Parameter Server

This document walks through how to implement simple synchronous and asynchronous parameter servers using actors. To run the application, first install some dependencies.

pip install tensorflow

You can view the code for this example.

The examples can be run as follows.

# Run the asynchronous parameter server.
python ray/examples/parameter_server/async_parameter_server.py --num-workers=4

# Run the synchronous parameter server.
python ray/examples/parameter_server/sync_parameter_server.py --num-workers=4

Note that this examples uses distributed actor handles, which are still considered experimental.

Asynchronous Parameter Server

The asynchronous parameter server itself is implemented as an actor, which exposes the methods push and pull.

@ray.remote
class ParameterServer(object):
    def __init__(self, keys, values):
        values = [value.copy() for value in values]
        self.weights = dict(zip(keys, values))

    def push(self, keys, values):
        for key, value in zip(keys, values):
            self.weights[key] += value

    def pull(self, keys):
        return [self.weights[key] for key in keys]

We then define a worker task, which take a parameter server as an argument and submits tasks to it. The structure of the code looks as follows.

@ray.remote
def worker_task(ps):
    while True:
        # Get the latest weights from the parameter server.
        weights = ray.get(ps.pull.remote(keys))

        # Compute an update.
        ...

        # Push the update to the parameter server.
        ps.push.remote(keys, update)

Then we can create a parameter server and initiate training as follows.

ps = ParameterServer.remote(keys, initial_values)
worker_tasks = [worker_task.remote(ps) for _ in range(4)]

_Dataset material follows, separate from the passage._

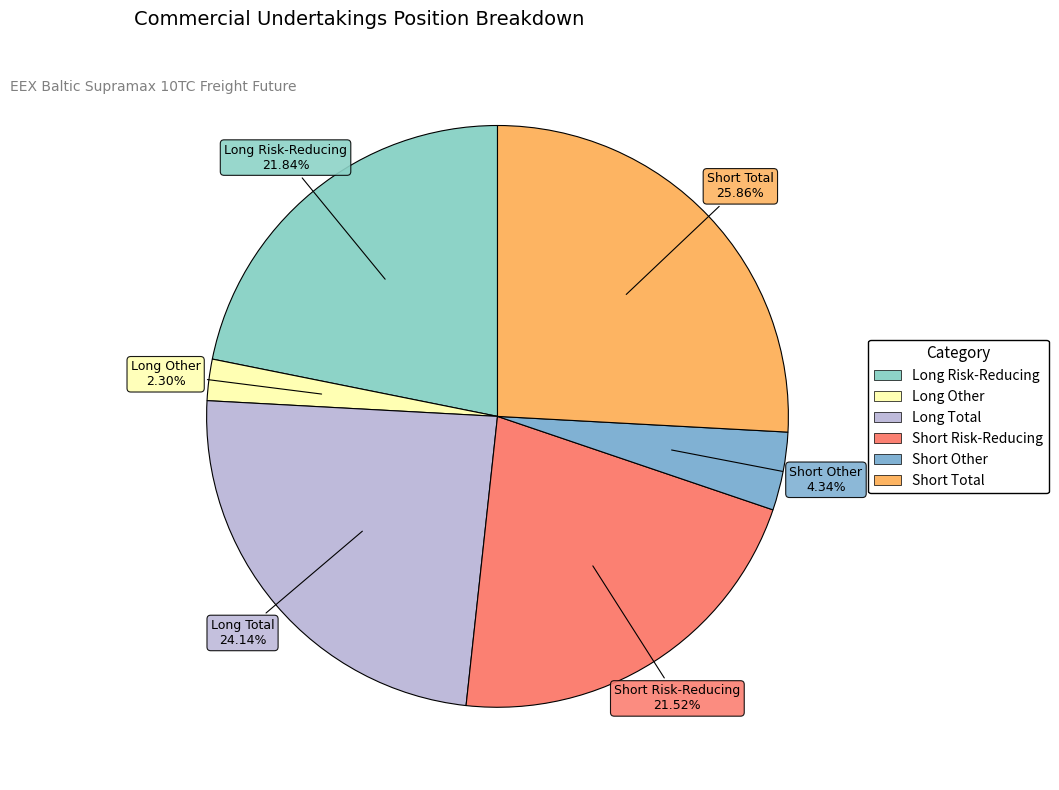

To the nearest percent, what is the combined percentage of Long Total and Short Total?

50%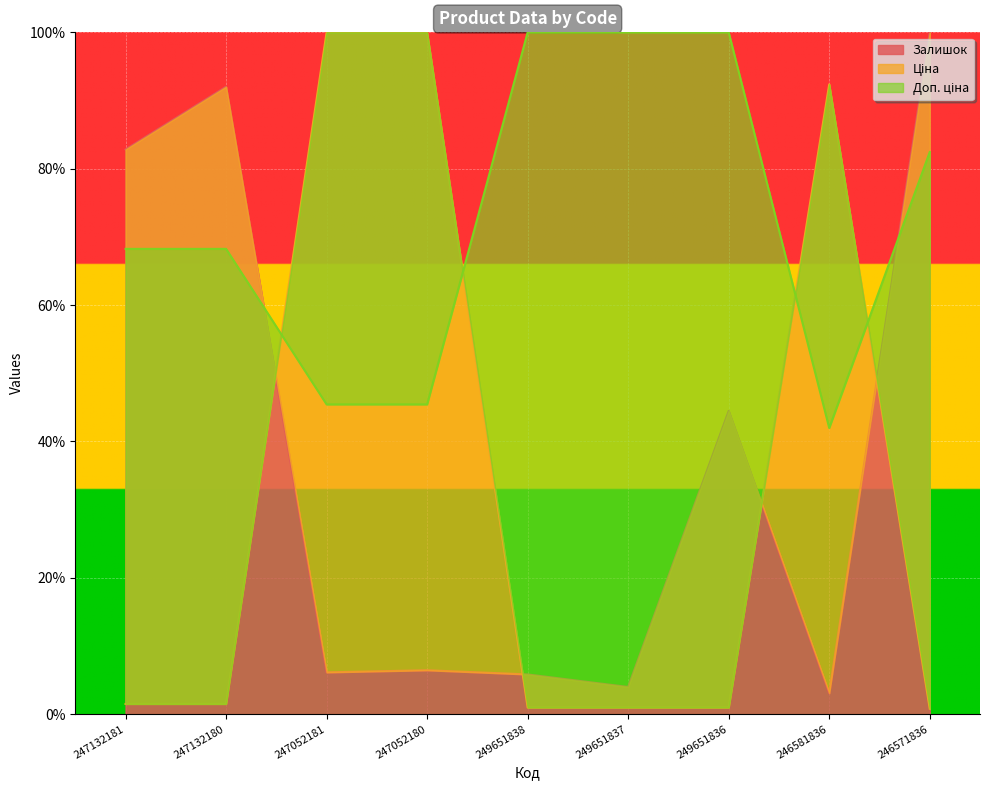

The Доп. ціна series shows 45.4 at 247052181. True or false?

True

Synchronous Parameter Server

The parameter server is implemented as an actor, which exposes the methods apply_gradients and get_weights. A constant linear scaling rule is applied by scaling the learning rate by the number of workers.

@ray.remote
class ParameterServer(object):
    def __init__(self, learning_rate):
        self.net = model.SimpleCNN(learning_rate=learning_rate)

    def apply_gradients(self, *gradients):
        self.net.apply_gradients(np.mean(gradients, axis=0))
        return self.net.variables.get_flat()

    def get_weights(self):
        return self.net.variables.get_flat()

Workers are actors which expose the method compute_gradients.

@ray.remote
class Worker(object):
    def __init__(self, worker_index, batch_size=50):
        self.worker_index = worker_index
        self.batch_size = batch_size
        self.mnist = input_data.read_data_sets("MNIST_data", one_hot=True,
                                               seed=worker_index)
        self.net = model.SimpleCNN()

    def compute_gradients(self, weights):
        self.net.variables.set_flat(weights)
        xs, ys = self.mnist.train.next_batch(self.batch_size)
        return self.net.compute_gradients(xs, ys)

Training alternates between computing the gradients given the current weights from the parameter server and updating the parameter server’s weights with the resulting gradients.

while True:
    gradients = [worker.compute_gradients.remote(current_weights)
                 for worker in workers]
    current_weights = ps.apply_gradients.remote(*gradients)

Both of these examples implement the parameter server using a single actor, however they can be easily extended to shard the parameters across multiple actors.